With regard to the issue of Facebook evidence generally, I did not accept the appellants’ contention that an Appeals Officer must be an expert on Facebook or other forms of social media in order to properly determine an appeal involving evidence of this nature. In determining an appeal, an Appeals Officer must of course give due consideration to and weigh up all of the evidence presented, including evidence of social media interactions, in order to decide on the weight which should be applied to that evidence and/or the veracity of same.”

 Relevant Case Studies of the SWAO Annual Reports 2009-2021

G3 2015/22 & 2015/23 Unspecified payment in respect of two appellants

Question at Issue: Cohabitation

Background: The appellants were each in receipt of named payments. In the context of a review of entitlement, and an investigation by a Social Welfare Inspector, a question arose as to cohabitation.
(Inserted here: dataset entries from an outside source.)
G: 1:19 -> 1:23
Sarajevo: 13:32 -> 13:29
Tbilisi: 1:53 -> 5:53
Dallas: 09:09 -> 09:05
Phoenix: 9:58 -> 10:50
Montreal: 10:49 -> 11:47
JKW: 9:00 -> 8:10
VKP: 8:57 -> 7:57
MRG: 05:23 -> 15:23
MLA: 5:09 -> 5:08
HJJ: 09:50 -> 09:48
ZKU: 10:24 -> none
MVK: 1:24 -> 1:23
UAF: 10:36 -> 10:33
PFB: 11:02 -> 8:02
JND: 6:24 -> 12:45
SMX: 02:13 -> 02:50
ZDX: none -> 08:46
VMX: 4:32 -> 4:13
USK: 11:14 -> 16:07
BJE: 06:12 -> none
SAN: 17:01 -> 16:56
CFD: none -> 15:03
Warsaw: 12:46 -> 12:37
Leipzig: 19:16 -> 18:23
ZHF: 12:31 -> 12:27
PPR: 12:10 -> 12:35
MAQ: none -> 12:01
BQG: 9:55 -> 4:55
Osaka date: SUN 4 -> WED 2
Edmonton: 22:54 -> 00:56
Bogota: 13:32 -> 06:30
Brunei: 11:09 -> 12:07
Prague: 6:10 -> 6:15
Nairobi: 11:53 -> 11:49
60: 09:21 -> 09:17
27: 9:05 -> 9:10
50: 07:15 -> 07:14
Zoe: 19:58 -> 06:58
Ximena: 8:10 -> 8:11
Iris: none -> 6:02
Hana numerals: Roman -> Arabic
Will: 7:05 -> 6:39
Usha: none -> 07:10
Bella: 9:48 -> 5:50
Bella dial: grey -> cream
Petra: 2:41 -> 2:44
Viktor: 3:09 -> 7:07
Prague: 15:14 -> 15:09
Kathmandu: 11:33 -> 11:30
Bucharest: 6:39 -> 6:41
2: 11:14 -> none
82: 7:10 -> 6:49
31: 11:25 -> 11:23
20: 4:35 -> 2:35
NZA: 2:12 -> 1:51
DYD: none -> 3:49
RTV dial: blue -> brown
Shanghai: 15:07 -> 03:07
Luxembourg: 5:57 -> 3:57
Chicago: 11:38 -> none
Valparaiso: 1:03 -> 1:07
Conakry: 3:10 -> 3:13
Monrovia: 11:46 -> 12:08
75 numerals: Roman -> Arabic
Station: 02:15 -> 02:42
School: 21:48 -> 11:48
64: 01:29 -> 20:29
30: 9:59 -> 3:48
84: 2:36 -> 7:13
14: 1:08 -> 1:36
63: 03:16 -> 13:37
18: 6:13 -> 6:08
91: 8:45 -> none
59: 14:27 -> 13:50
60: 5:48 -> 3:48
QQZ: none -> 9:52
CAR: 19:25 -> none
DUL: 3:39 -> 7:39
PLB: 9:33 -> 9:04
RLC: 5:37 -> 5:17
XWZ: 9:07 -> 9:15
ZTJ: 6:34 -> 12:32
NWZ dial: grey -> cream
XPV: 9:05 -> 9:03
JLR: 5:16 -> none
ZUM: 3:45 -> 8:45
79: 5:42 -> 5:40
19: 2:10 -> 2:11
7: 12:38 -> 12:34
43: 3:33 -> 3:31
The Inspector interviewed each of the appellants and submitted reports and accompanying documents for determination. The Deciding Officer made reference to the interviews conducted by the Social Welfare Inspector and concluded that each of the appellants had concealed a material fact, that is, that they were cohabiting with one another. Ultimately, it was concluded that both persons were disqualified for receipt of the named payments as they were cohabiting. A revised decision was made in each case, with reference to the provisions of Section 302 (a) of the Social Welfare (Consolidation) Act, 2005, and overpayments were assessed. An appeal was made by both parties. In response to a request made by solicitors acting for each of the appellants, and with the approval of the Chief Appeals Officer, the appeals were heard together – with a separate report and decision completed in each case.

Oral hearing: The appellants attended, and each was represented separately by a solicitor. The Social Welfare Inspector attended at the request of the Appeals Officer. The decision at issue in each case was outlined, as was the manner in which the Appeals Officer intended to proceed.

It was acknowledged that the second appellant resided at the address of the first appellant for some years. It was contended, however, that the parties had never cohabited within the meaning of the Social Welfare Acts and, in particular, that they had not been engaged in an intimate/sexual relationship at any time. It was submitted that they had been nothing but platonic friends, had separate bedrooms, that the first appellant had her own independent means, that she was not engaged to, nor did she have any intention of marrying the other person.

In support of the appeal, reference was made to a Court Judgment, dated 5 May 2015, In the matter of Section 194 of the Civil Partnership and Certain Rights and Obligations Cohabitants Act 2010 [2015] IEHC 309, where Baker J found [paras. 21, 77, 78, 79] that in order to be a cohabitant for purposes of the 2010 Act, a relationship must be more than one of mere friendship and must be or have been at some point sexually intimate.

Medical evidence was submitted outlining medical issues which prevented a sexually intimate relationship. It was also submitted on behalf of both appellants that in the report of his investigation of the two claims, the Social Welfare Inspector had stated that the appellants were co-resident.